I replaced them with Polk Audio MM series coaxial speakers. The mid range and highs are much better over stock and would probably be better yet if they were run on their own amp but they work for me. However, they are still lacking in bass which is why I am adding a sub exactly how xtreme recommended above except going with the dual 4 ohm alpine as the 2 ohm was out of stock.


----------



## XtremeRevolution (Jan 19, 2012)

Well then, we have someone else who knows what they're doing. Glad to see that! 56hz? Wow, lol. That might make my head hurt. The SA series subs are incredible. They pound very, very hard and are severely underrated as I'm sure you very well know. 

Not to sound like a snob, but car audio is my playground. It's where I laugh and do crazy things. When I settle down and put on my mad scientist hat, different things come out of my garage....


----------



## cecaa850 (Apr 9, 2012)

One of my last sub builds.


----------



## XtremeRevolution (Jan 19, 2012)

cecaa850 said:


> One of my last sub builds.
> View attachment 5435


Haha, you're more nuts than I am! I don't suppose "group delay" is something you take into consideration with those kinds of boxes, lol. 

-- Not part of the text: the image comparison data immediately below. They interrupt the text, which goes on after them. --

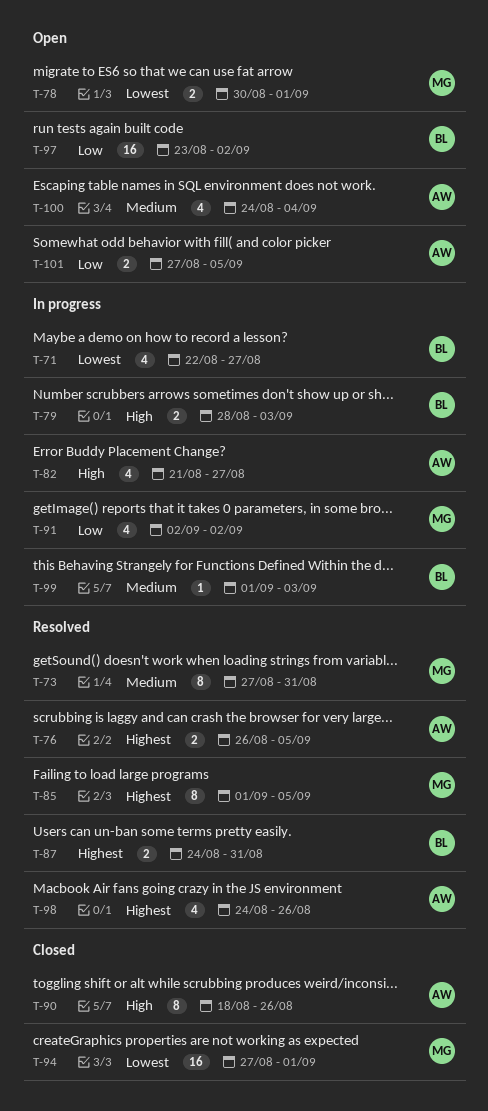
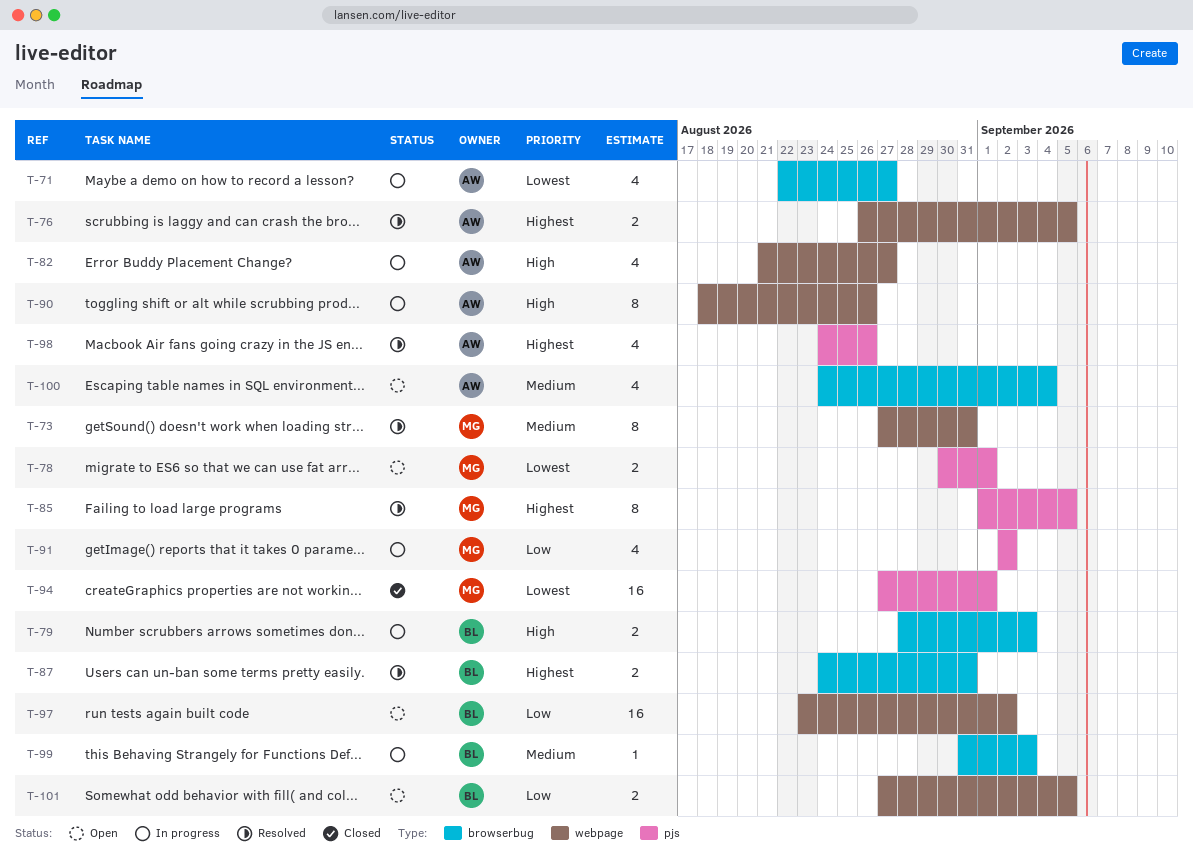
T-71, owner: BL -> AW
T-90, status: Closed -> In progress
T-99, start: Sep 1 -> Aug 31
T-101, owner: AW -> BL

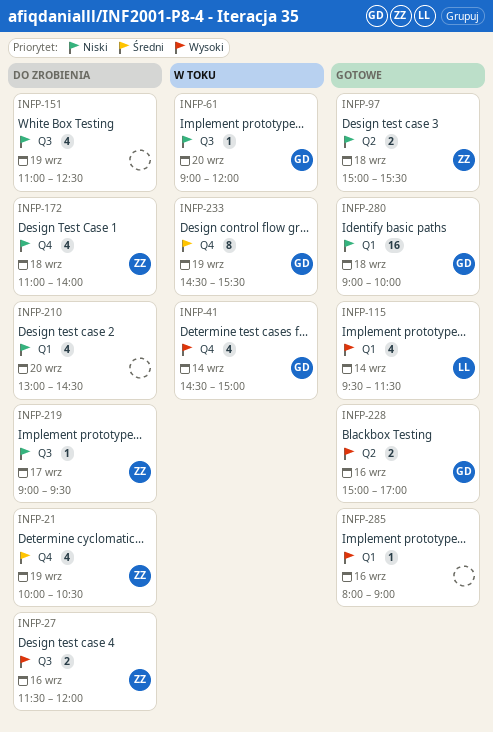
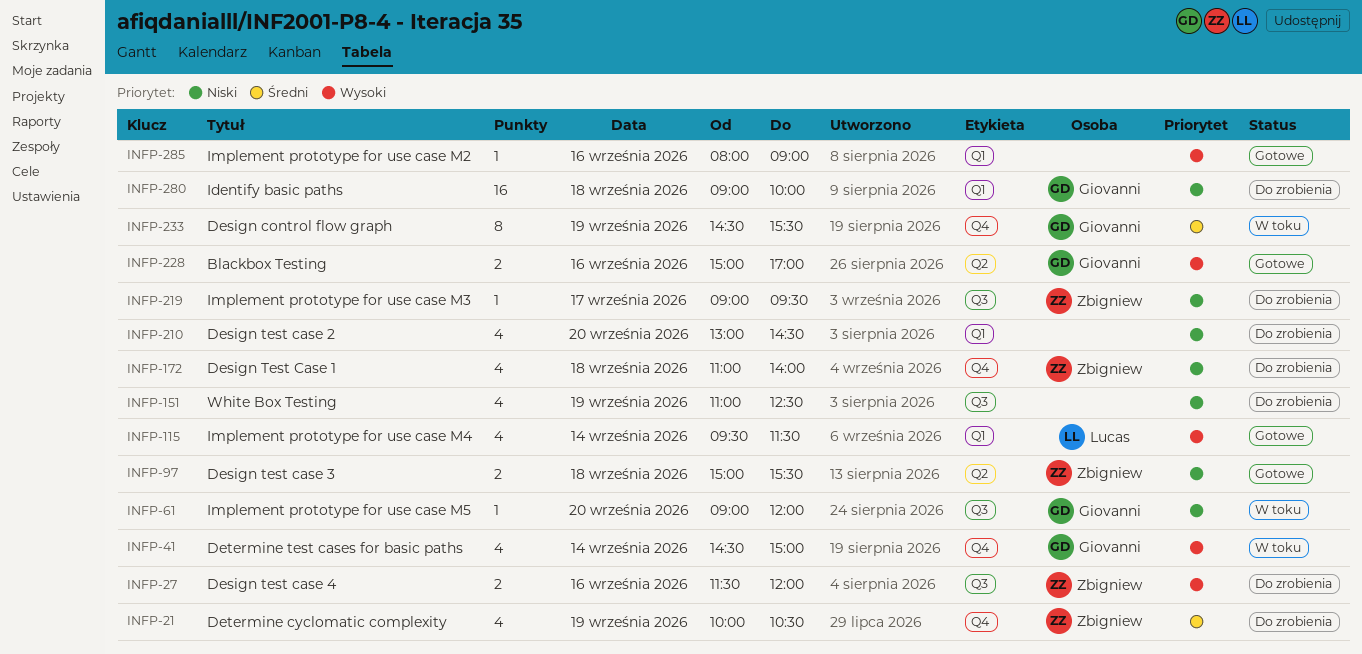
INFP-280, status: Gotowe -> Do zrobienia

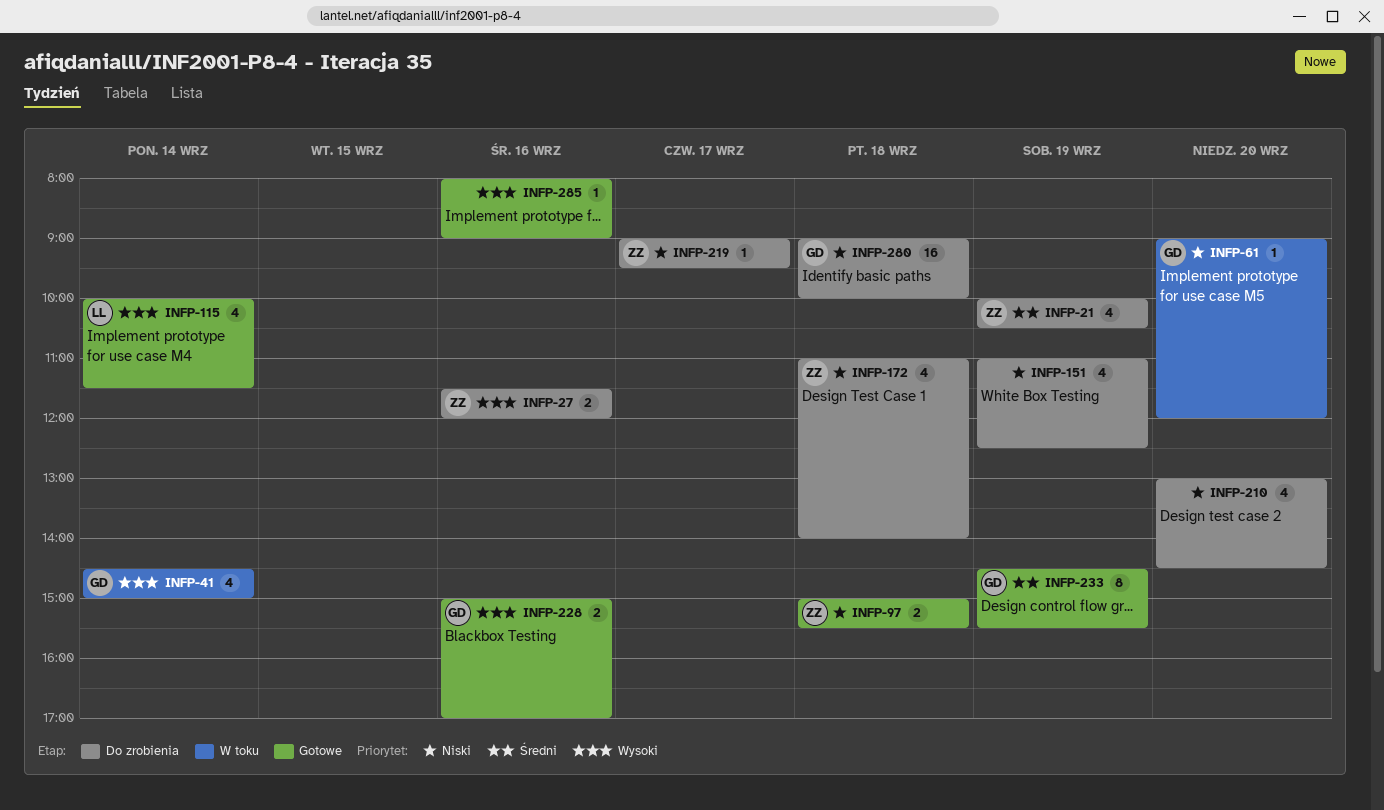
INFP-115, begins: 09:30 -> 10:00
INFP-233, status: W toku -> Gotowe

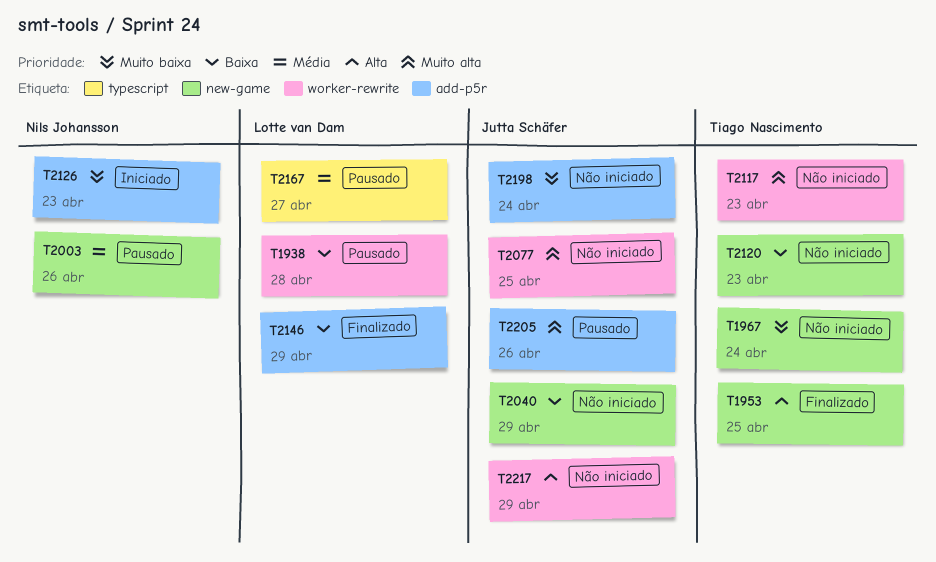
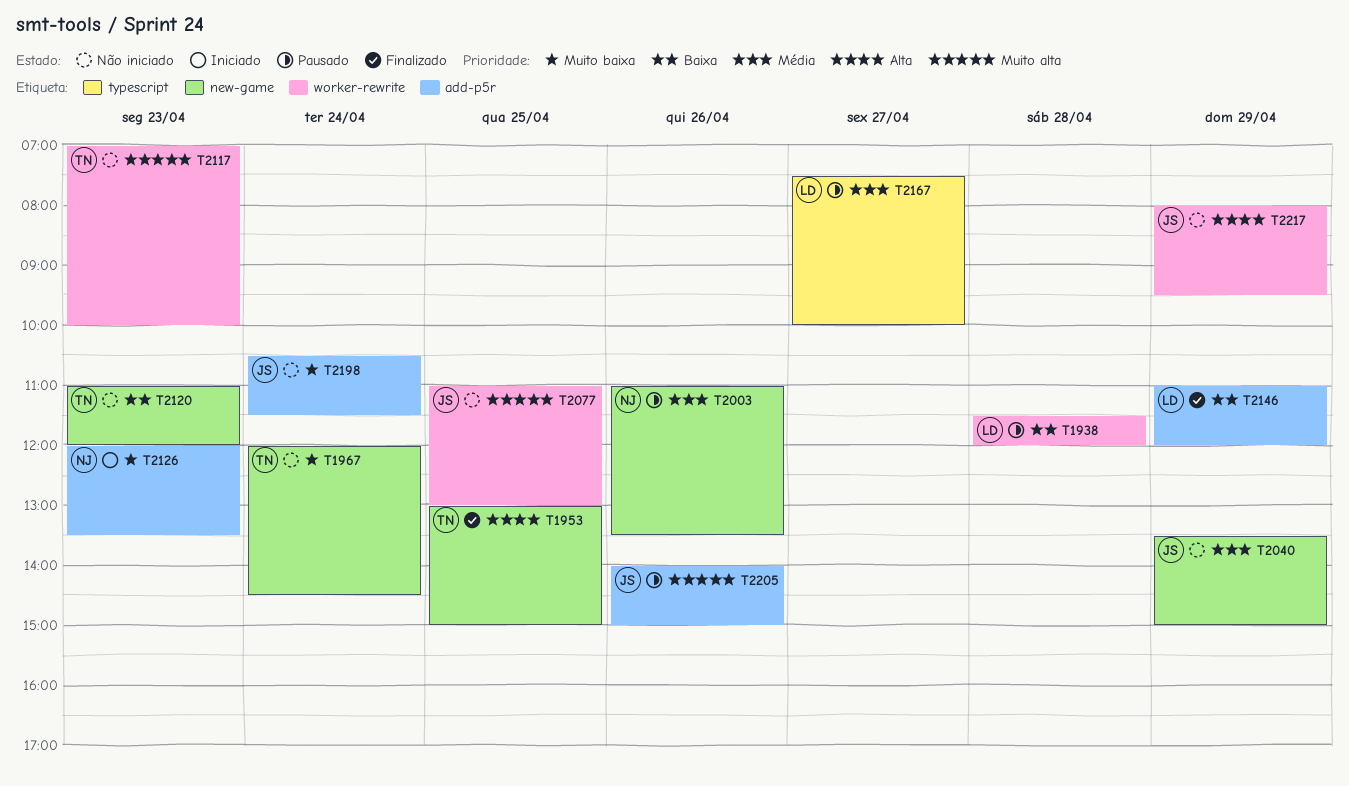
T2040, priority: Baixa -> Média

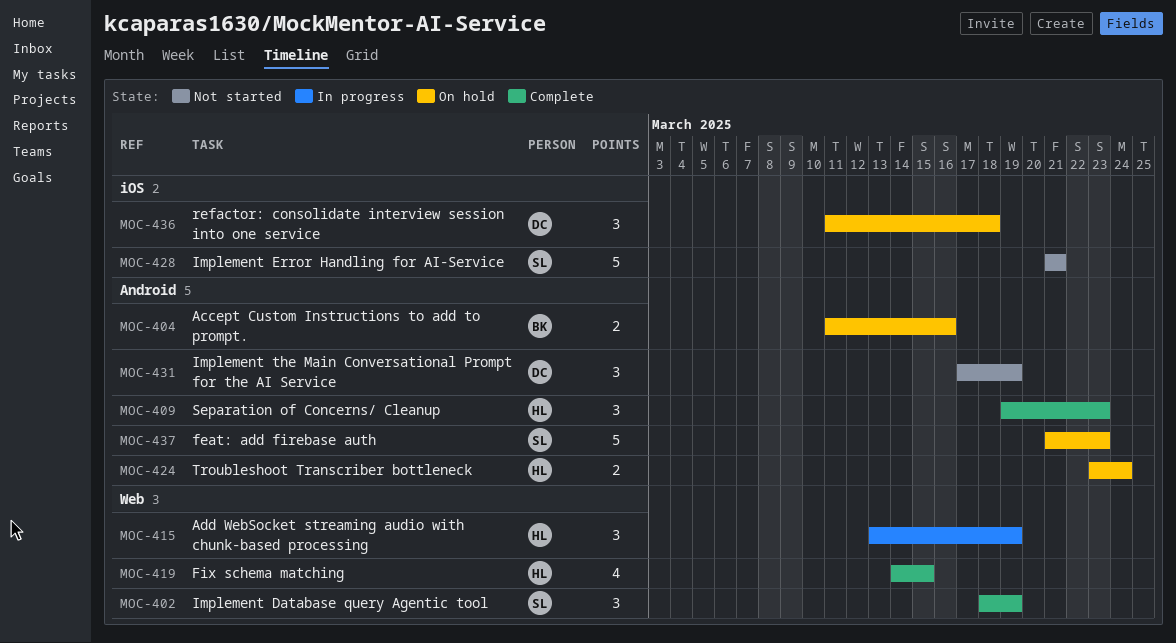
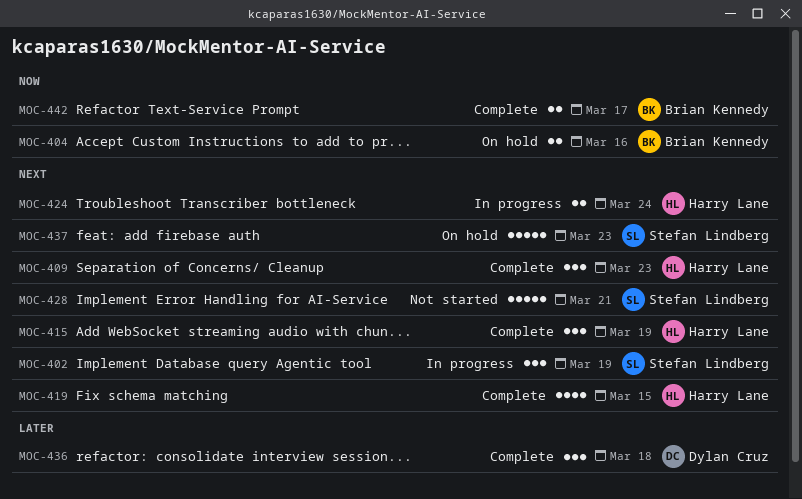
MOC-402, status: Complete -> In progress
MOC-415, status: In progress -> Complete
MOC-424, status: On hold -> In progress
MOC-431: present -> none
MOC-436, status: On hold -> Complete
MOC-442: none -> present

I've been dying to make a tapped horn for a while. Never got around to it though. I have two 10" subs that I'm making sub boxes for (IDQ10 V2s), for my home theater. I'm not sure if I could spare the space that some augmented output boxes require though. I kind of like needing less than a cubic foot.


----------



## cecaa850 (Apr 9, 2012)

When you play test tones through your receiver, the receiver actually adds the length from the mouth to the driver when setting the sub distance.


----------